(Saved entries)
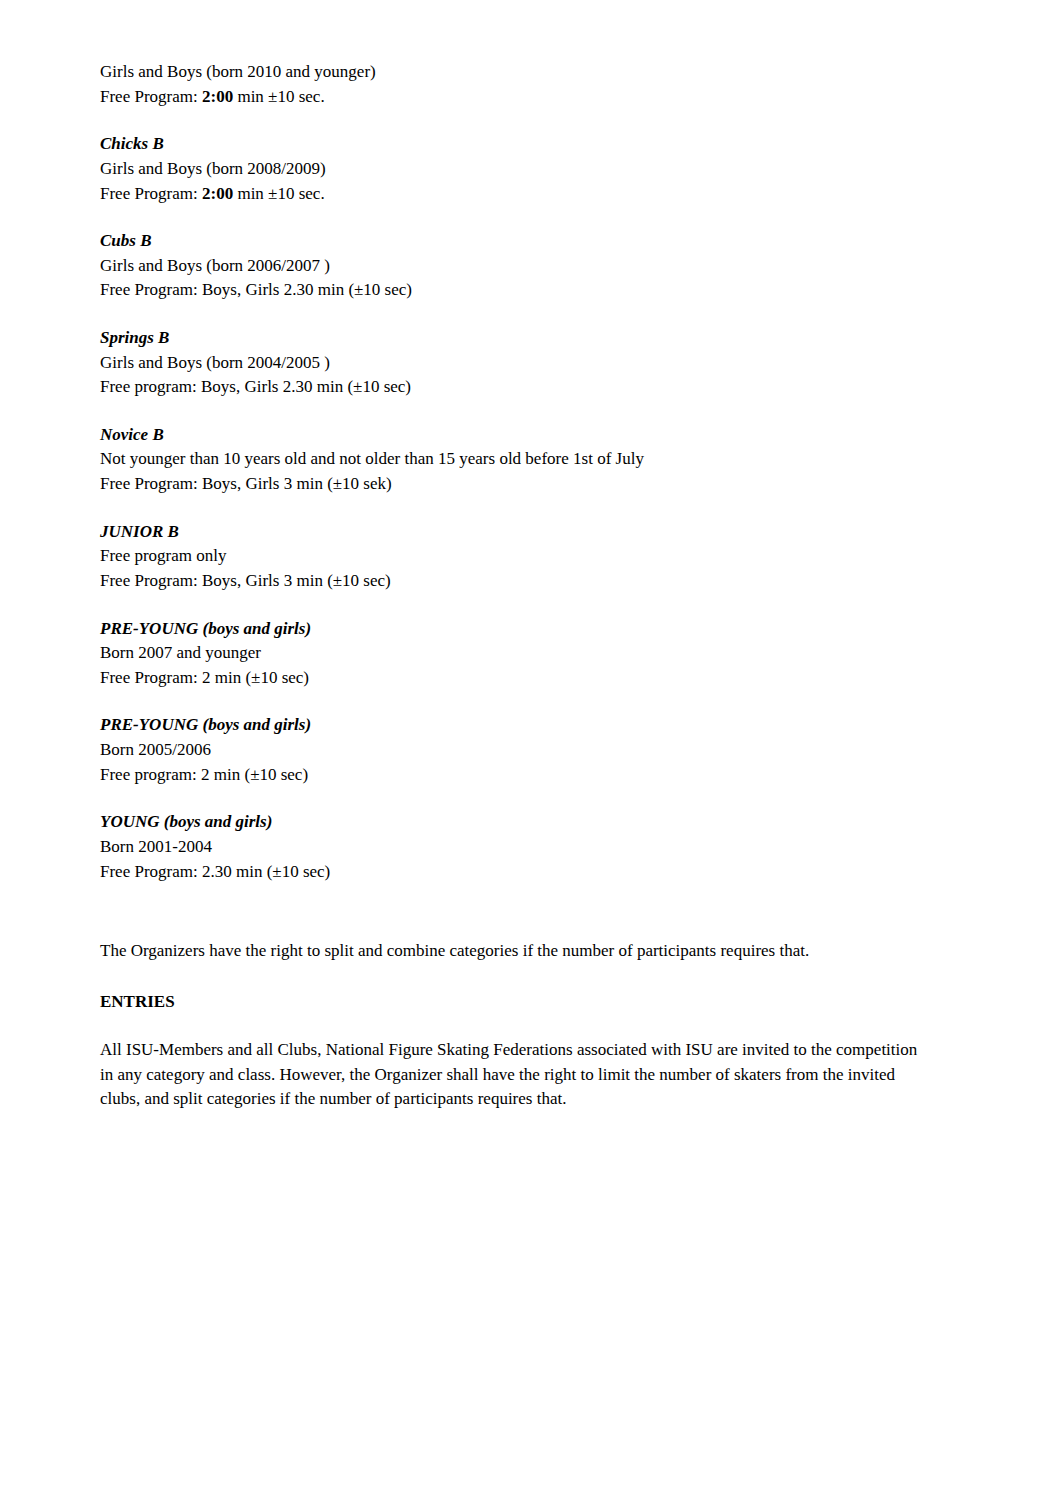Girls and Boys (born 2010 and younger)
Free Program: 2:00 min ±10 sec.
Chicks B
Girls and Boys (born 2008/2009)
Free Program: 2:00 min ±10 sec.
Cubs B
Girls and Boys (born 2006/2007 )
Free Program: Boys, Girls 2.30 min (±10 sec)
Springs B
Girls and Boys (born 2004/2005 )
Free program: Boys, Girls 2.30 min (±10 sec)
Novice B
Not younger than 10 years old and not older than 15 years old before 1st of July
Free Program: Boys, Girls 3 min (±10 sek)
JUNIOR B
Free program only
Free Program: Boys, Girls 3 min (±10 sec)
PRE-YOUNG (boys and girls)
Born 2007 and younger
Free Program: 2 min (±10 sec)
PRE-YOUNG (boys and girls)
Born 2005/2006
Free program: 2 min (±10 sec)
YOUNG (boys and girls)
Born 2001-2004
Free Program: 2.30 min (±10 sec)
The Organizers have the right to split and combine categories if the number of participants requires that.
ENTRIES
All ISU-Members and all Clubs, National Figure Skating Federations associated with ISU are invited to the competition in any category and class. However, the Organizer shall have the right to limit the number of skaters from the invited clubs, and split categories if the number of participants requires that.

*What the task asks*
Go through the data above and copy each line that holds the word "number".

*Written reply*
The Organizers have the right to split and combine categories if the number of participants requires that.
All ISU-Members and all Clubs, National Figure Skating Federations associated with ISU are invited to the competition in any category and class. However, the Organizer shall have the right to limit the number of skaters from the invited clubs, and split categories if the number of participants requires that.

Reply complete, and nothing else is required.